Itemized modification records
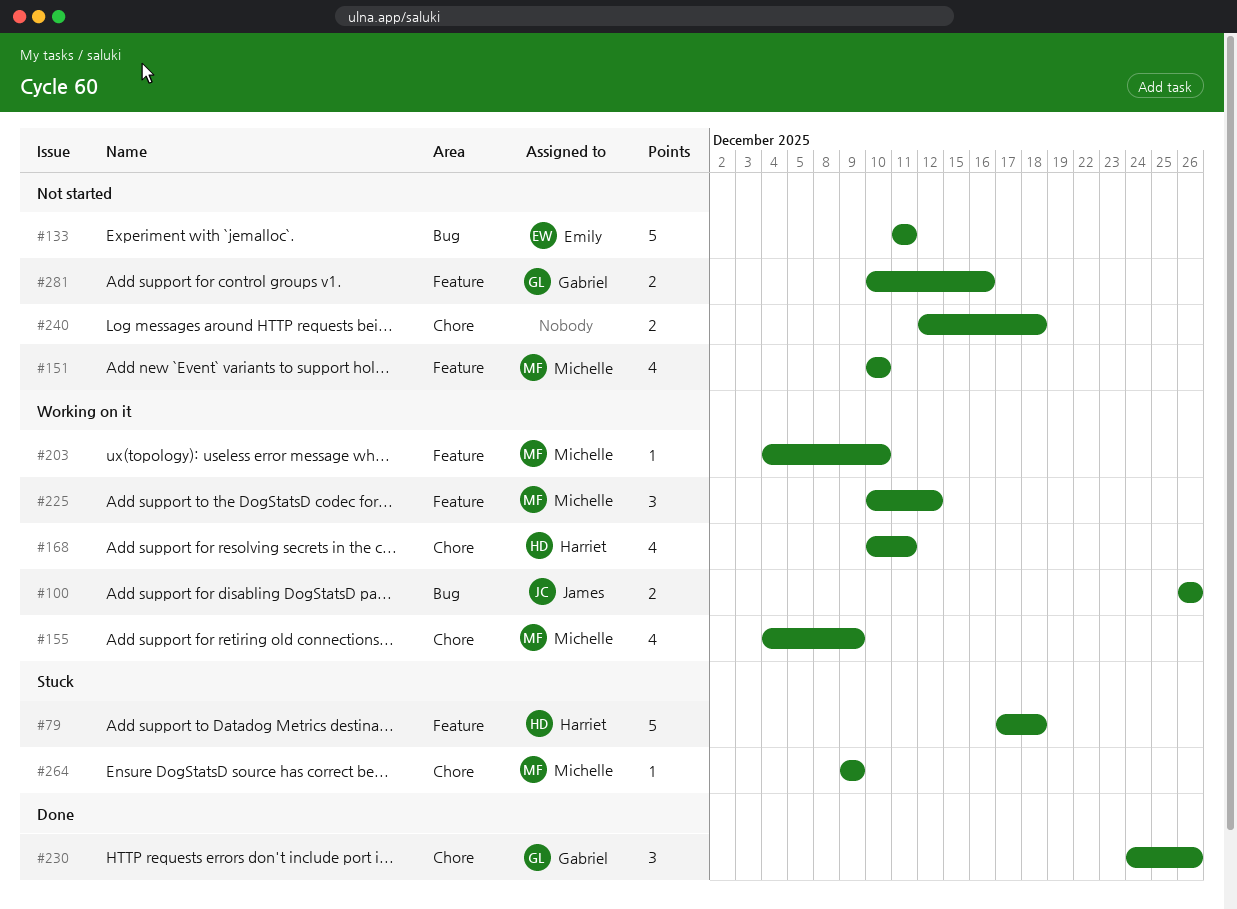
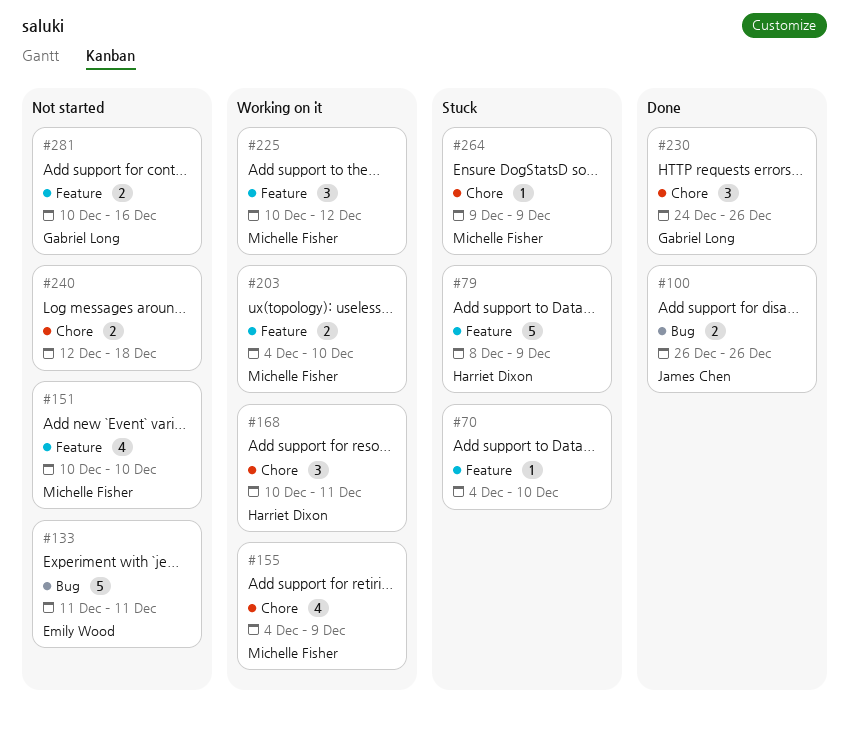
#70: none -> present
#79, start: Dec 17 -> Dec 8
#79, due: Dec 18 -> Dec 9
#100, status: Working on it -> Done
#168, estimate: 4 -> 3
#203, estimate: 1 -> 2

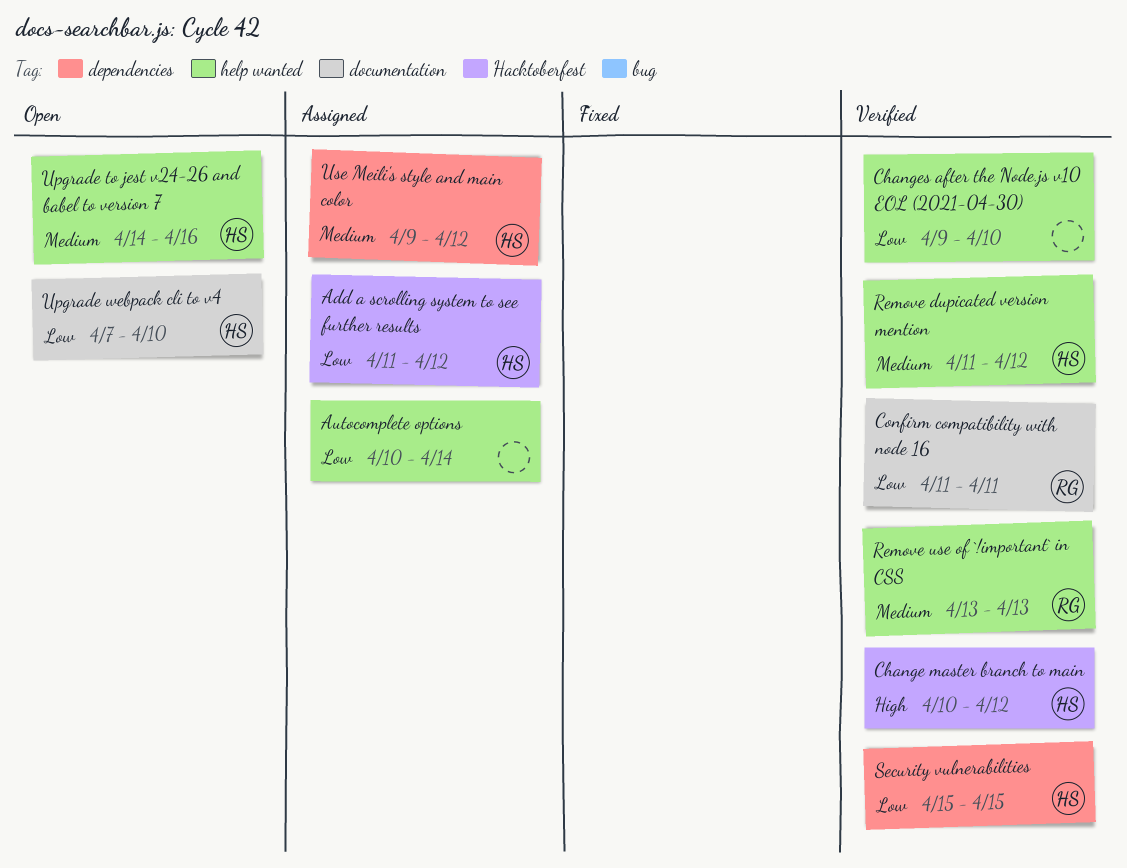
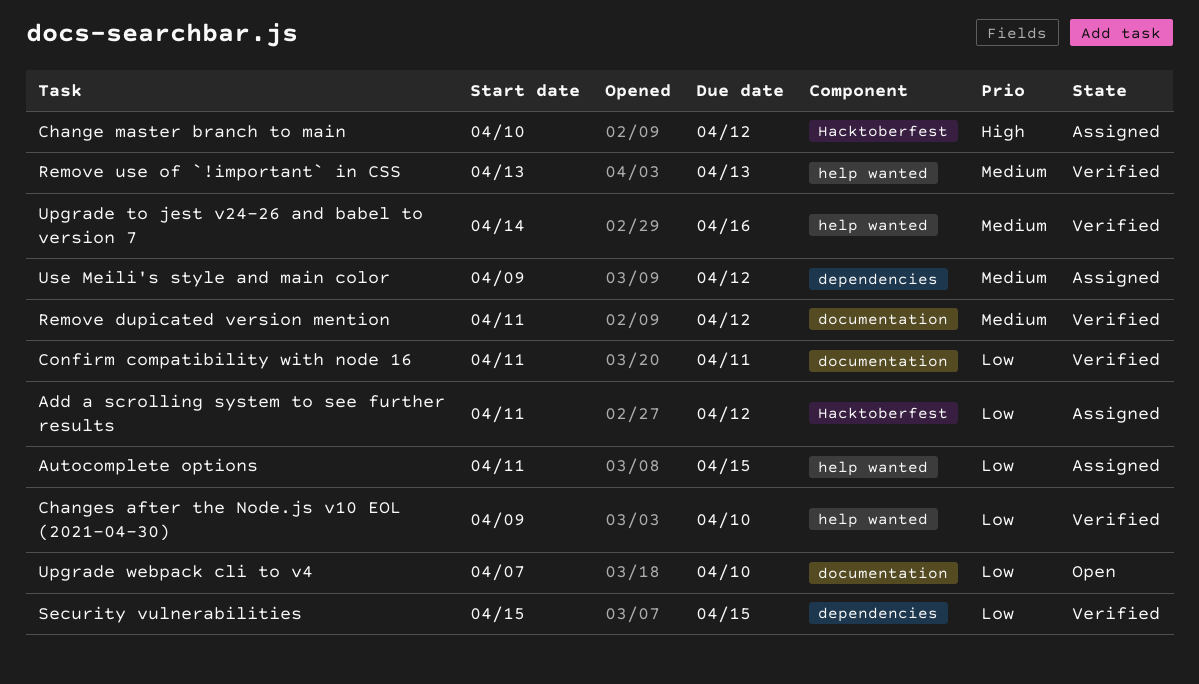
Autocomplete options, start: Apr 10 -> Apr 11
Autocomplete options, due: Apr 14 -> Apr 15
Change master branch to main, status: Verified -> Assigned
Remove dupicated version mention, label: help wanted -> documentation
Upgrade to jest v24-26 and babel to version 7, status: Open -> Verified

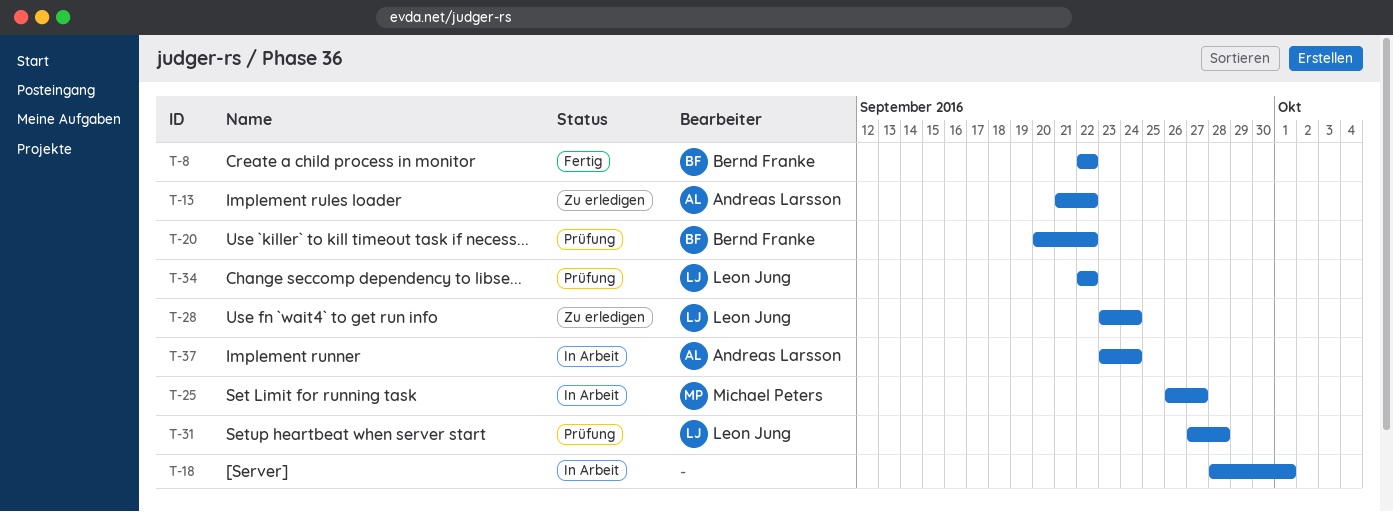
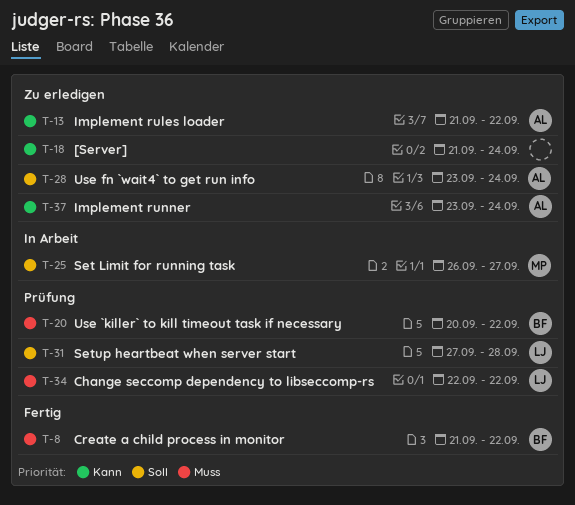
T-8, start: Sep 22 -> Sep 21
T-18, status: In Arbeit -> Zu erledigen
T-18, start: Sep 28 -> Sep 21
T-18, due: Oct 1 -> Sep 24
T-28, owner: Leon Jung -> Andreas Larsson
T-37, status: In Arbeit -> Zu erledigen

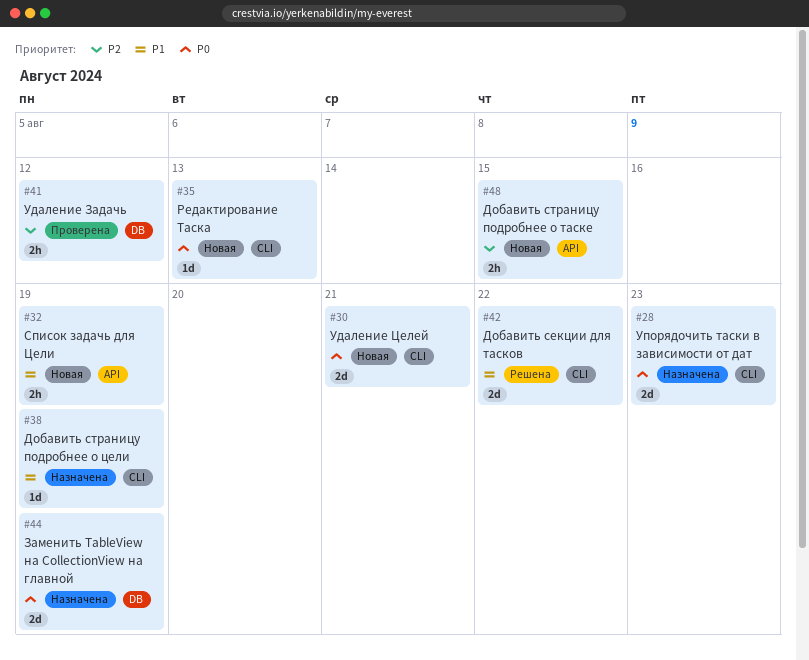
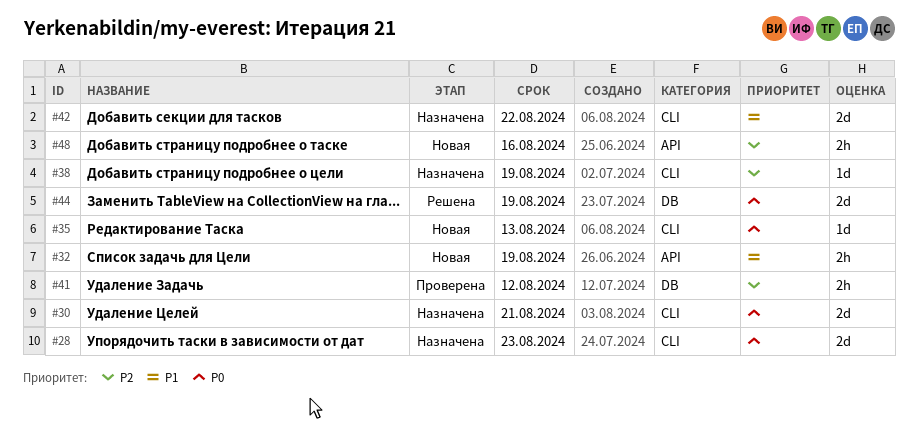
#30, status: Новая -> Назначена
#38, priority: P1 -> P2
#42, status: Решена -> Назначена
#44, status: Назначена -> Решена
#48, due: Aug 15 -> Aug 16

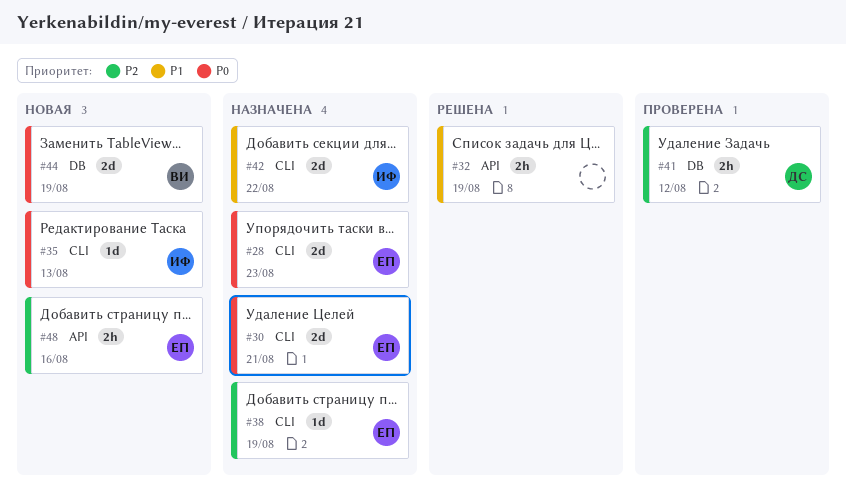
#32, status: Новая -> Решена
#44, status: Решена -> Новая

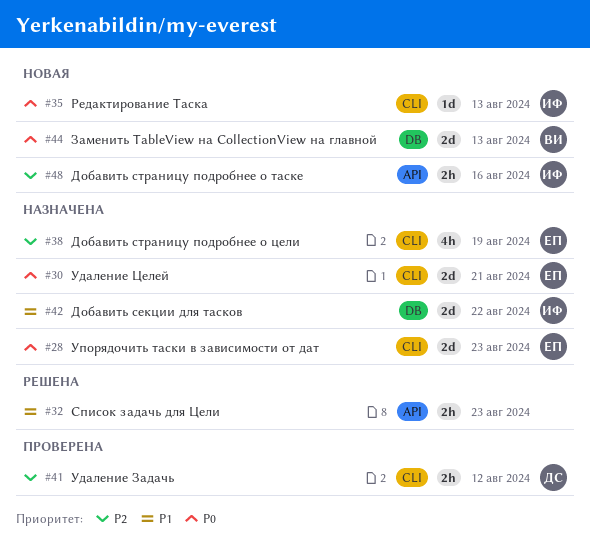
#32, due: Aug 19 -> Aug 23
#38, estimate: 1d -> 4h
#41, label: DB -> CLI
#42, label: CLI -> DB
#44, due: Aug 19 -> Aug 13
#48, owner: ЕП -> ИФ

Work to complete — Give again, exactly as written above, every line from the one holding "#100, status: Working on it -> Done" to the one holding "Change master branch", with both ends kept and the pictures left out.

Exercise output —
#100, status: Working on it -> Done
#168, estimate: 4 -> 3
#203, estimate: 1 -> 2

Autocomplete options, start: Apr 10 -> Apr 11
Autocomplete options, due: Apr 14 -> Apr 15
Change master branch to main, status: Verified -> Assigned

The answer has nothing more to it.